Sargent is ahead of the curve in experimenting with these technologies, which are examples of telehealth, the delivery of health services through electronic communications such as email, two-way video, and smartphones. As Ellis and Latham point out, telehealth’s possibilities are expanding as technology becomes a more integral and affordable part of people’s lives, and as health care professionals seek ways to counteract higher costs of in-person care and shorter lengths of stay in hospitals or rehabilitation facilities.
The Affordable Care Act, which includes provisions for telehealth, is giving the field a boost, says Karen Jacobs (SAR’79), a clinical professor of occupational therapy. Sargent has already incorporated telehealth into its occupational therapy curriculum, she says, and “is well-positioned to be a global leader in student training and faculty research” in the field. Participants in Sargent’s new Neurological Physical Therapy Residency Program, for example, are involved in observation and research for the Wellpepper project.

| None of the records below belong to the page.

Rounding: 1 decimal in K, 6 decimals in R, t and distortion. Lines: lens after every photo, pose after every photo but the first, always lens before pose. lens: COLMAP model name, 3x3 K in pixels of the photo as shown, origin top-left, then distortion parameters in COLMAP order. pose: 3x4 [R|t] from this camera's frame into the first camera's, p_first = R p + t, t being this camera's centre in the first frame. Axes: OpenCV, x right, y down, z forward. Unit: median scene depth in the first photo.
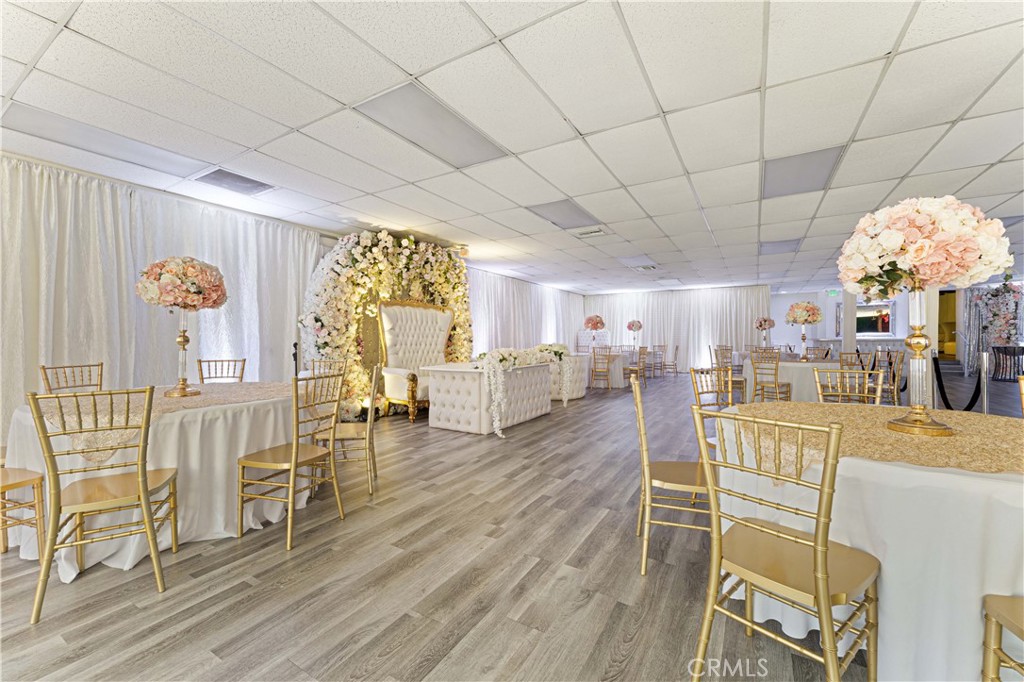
lens RADIAL K [[410.3, 0, 512.0], [0, 410.3, 341.0], [0, 0, 1]] dist [0.001045, 0.000064]
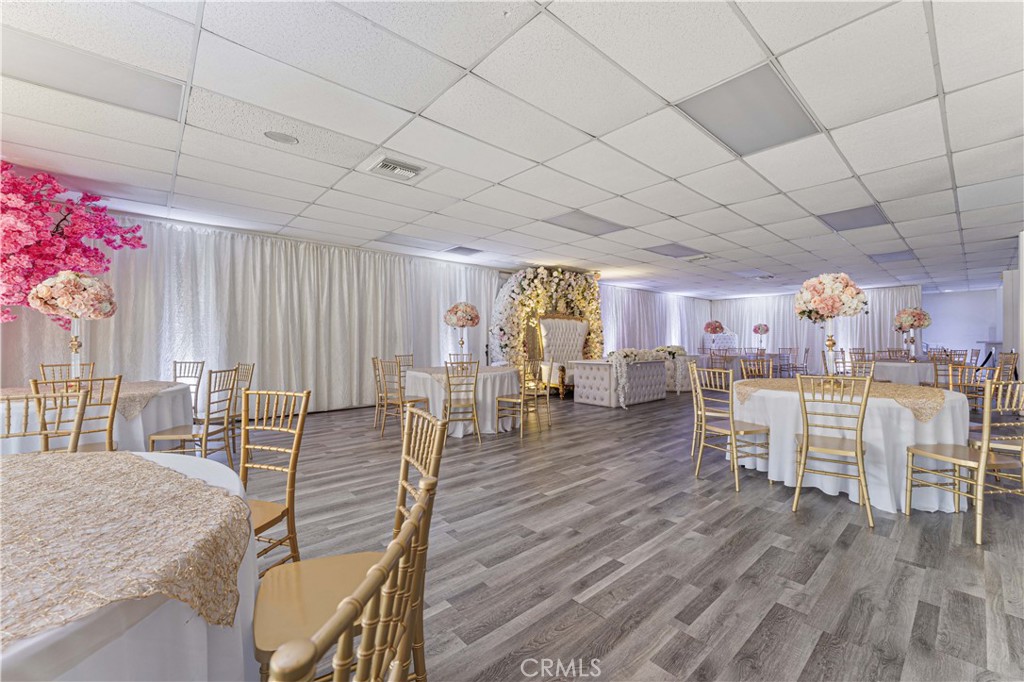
lens RADIAL K [[418.7, 0, 512.0], [0, 418.7, 341.0], [0, 0, 1]] dist [-0.001618, -0.000171]
pose [[0.954184, -0.001519, -0.299218, 0.028718], [-0.000658, 0.999974, -0.007176, 0.002066], [0.299221, 0.007044, 0.954158, -0.432664]]
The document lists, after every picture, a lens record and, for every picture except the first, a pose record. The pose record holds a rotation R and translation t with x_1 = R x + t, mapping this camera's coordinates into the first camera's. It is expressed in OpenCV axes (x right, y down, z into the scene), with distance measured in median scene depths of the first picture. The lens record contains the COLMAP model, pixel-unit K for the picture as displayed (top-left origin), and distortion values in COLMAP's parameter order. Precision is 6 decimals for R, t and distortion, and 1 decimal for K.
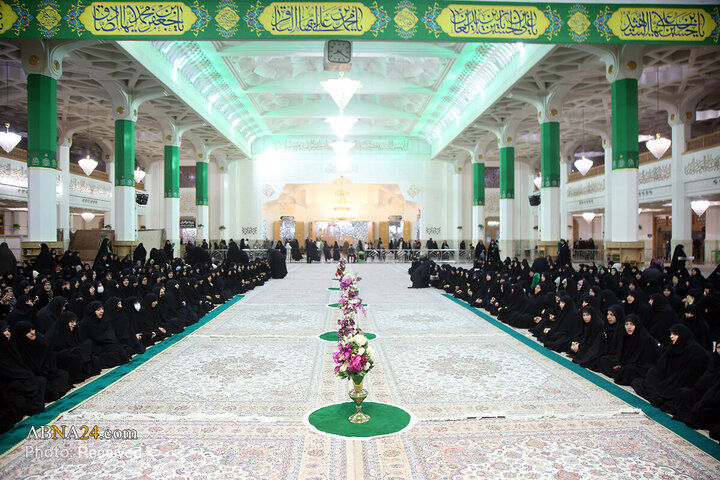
lens RADIAL K [[522.0, 0, 360.0], [0, 522.0, 240.0], [0, 0, 1]] dist [-0.122907, 0.089752]
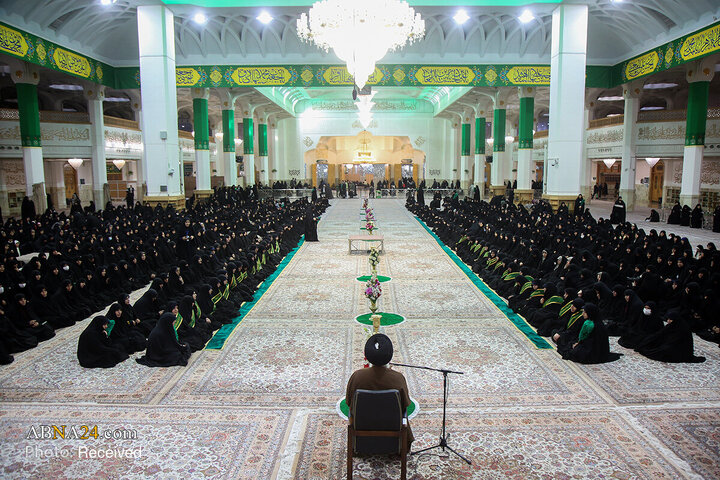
lens RADIAL K [[522.0, 0, 360.0], [0, 522.0, 240.0], [0, 0, 1]] dist [-0.122907, 0.089752]
pose [[0.999161, 0.003147, -0.040840, 0.010552], [0.002332, 0.991055, 0.133432, -0.034622], [0.040894, -0.133415, 0.990216, -0.464780]]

Telehealth poses challenging questions for the health industry: How will services be reimbursed? Will current licensing policies change to facilitate care across state and national boundaries? What steps will providers take to ensure patients’ privacy and the security of their information? But Ellis says now is the time for change. “We have to be innovative in coming up with new models of care to try to reach people. I think we can have a bigger impact than people realize.”